Introduction to mpi4py
mpi4py is a Python library built on top of MPI, which makes Python data structures easy to pass across multiple processes.
mpi4py is a very powerful library that implements many interfaces in the MPI standard, including point-to-point communication, collective communication, blocking/non-blocking communication, inter-group communication, etc. Basically, all MPI interfaces that can be used have corresponding implementations. Not only any Python object that can be pickled, mpi4py also has good support for Python objects with a single-segment buffer interface such as numpy arrays and built-in bytes/string/array, etc., and the transfer is very efficient. At the same time, it also provides SWIG and F2PY interfaces, so that C/C++ or Fortran programs can still use mpi4py objects and interfaces for parallel processing after being packaged into Python.
Dependencies
To properly install and use mpi4py, you need to install and set up the following software:
- An MPI implementation software, preferably supporting the MPI-3 standard, and preferably dynamically compiled. The more commonly used MPI implementation software includes OpenMPI, MPICH, etc.

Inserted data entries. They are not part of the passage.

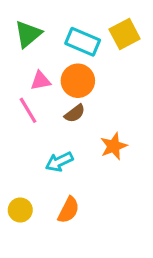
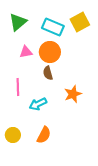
pink line: (28, 110) -> (18, 87), moved, turned 30
brown semicircle: (75, 113) -> (48, 73), turned 112

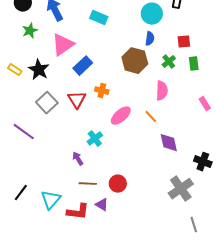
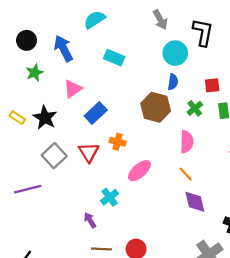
pink triangle: (63, 45) -> (73, 89), size x0.7
orange line: (151, 117) -> (186, 174), moved
purple line: (24, 132) -> (28, 189), turned -50

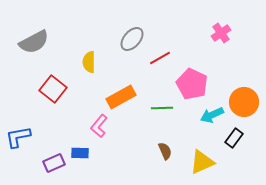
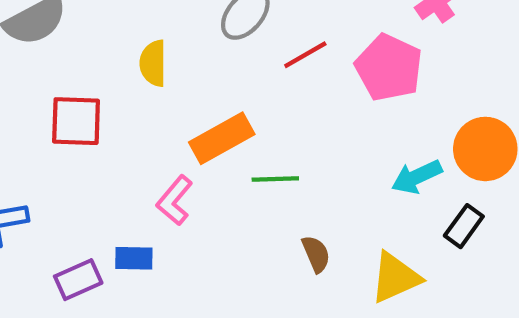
pink pentagon: (192, 84) -> (389, 68), moved
red square: (53, 89) -> (76, 121), turned -36
green line: (162, 108) -> (275, 179), moved

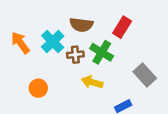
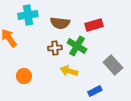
red rectangle: (122, 27) -> (94, 25), turned 42
cyan cross: (53, 42) -> (28, 15), moved, turned 36

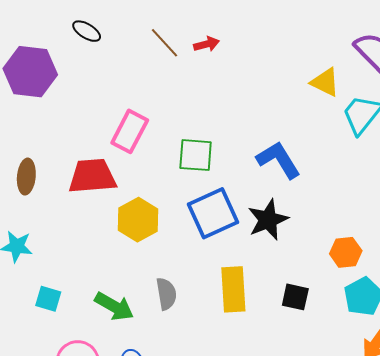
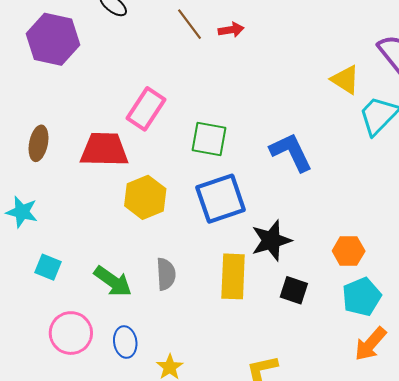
black star: (268, 220) -> (271, 240), moved

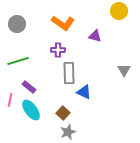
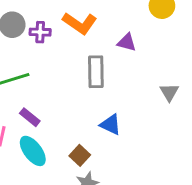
purple cross: (58, 50) -> (40, 32), moved
gray rectangle: (69, 73) -> (96, 72), moved

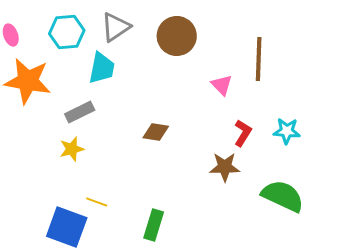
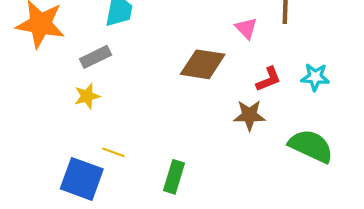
brown diamond: (156, 132) -> (203, 64), moved, size x1.6
red L-shape: (243, 133) -> (268, 79), turned 36

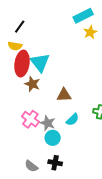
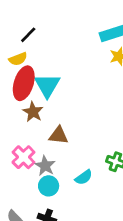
yellow semicircle: (15, 46) -> (18, 59), turned -40
brown triangle: (64, 95) -> (59, 135), moved
cyan semicircle: (73, 120) -> (84, 177), moved

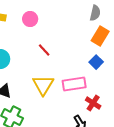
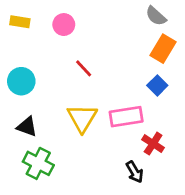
gray semicircle: (95, 13) -> (156, 16), turned 119

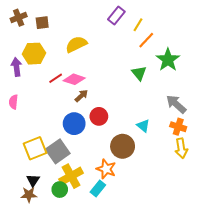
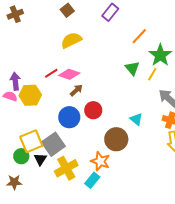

- Python 2.7, Python 3.3+. To write parallel programs in Python, Python is naturally essential.
Install mpi4py
After you have installed the above dependent software, you can install mpi4py, but before that you need mpicc on your program search path, you can simply check it with the following command:
$ which mpicc
If the command outputs the corresponding mpicc execution path, you can perform the following installation steps, but if there is no output, you need to add the bin directory of the installed MPI software to the PATH environment variable, lib The directory is added to the LD_LIBRARY_PATH environment variable so that mpicc can be searched.
Install with pip
Installing mpi4py with pip is very easy, if you have root privileges, just type the following command in the terminal:
$ pip install mpi4py
If you don't have root privileges, you can install mpi4py into your $HOME directory for your own use only:
$ pip install mpi4py --user
Make sure that the installed executable path ~/.local/bin is added to the PATH environment variable, and the library file path ~/.local/lib is added to the LD_LIBRARY_PATH environment variable.
Install from source
Download the mpi4py installation package from https://pypi.python.org/pypi/mpi4py, and then unzip the installation package:
$ tar -xvzf mpi4py-X.Y.Z.tar.gz
$ cd mpi4py-X.Y.Z
Compile and install the package:
$ python setup.py build
After compiling, you can install it:
$ python setup.py install
or
$ python setup.py install --user
Test if mpi4py is installed correctly
Now you can write a simple program to test whether mpi4py is installed and can be used normally:
# mpi_helloworld.py
from mpi4py import MPI
comm = MPI.COMM_WORLD
size = comm.Get_size()
rank = comm.Get_rank()
node_name = MPI.Get_processor_name() # get the name of the node
print('Hello world from process %d at %s.' % (rank, node_name))
run the mpi4py program
Run an MPI program written in Python with the following command:
$ mpiexec -n 3 python mpi_helloworld.py
Hello world from process 2 at node1.
Hello world from process 0 at node1.
Hello world from process 1 at node1.
It is also possible to use an older way:
$ mpirun -np 3 python mpi_helloworld.py
Hello world from process 2 at node1.
Hello world from process 0 at node1.
Hello world from process 1 at node1.
Where -n or -np specifies how many MPI processes to use to execute the program.
The above command will launch 3 MPI processes on a single node (single machine) to execute mpi_helloworld.py
in parallel. If you want to execute the program on multiple nodes (multiple machines) in parallel, you can use the following command:
$ mpiexec -n 3 -host node1,node2,node3 python mpi_helloworld.py
Hello world from process 1 at node2.
Hello world from process 2 at node3.
Hello world from process 0 at node1.
Where -host (or -H) specifies the nodes to be used, separated by commas. If there are many nodes, you can also specify a file with the option -hostfile or -machinefile, and write the compute nodes you need to use in this file. More run options can be obtained with the following command:
$ mpiexec --help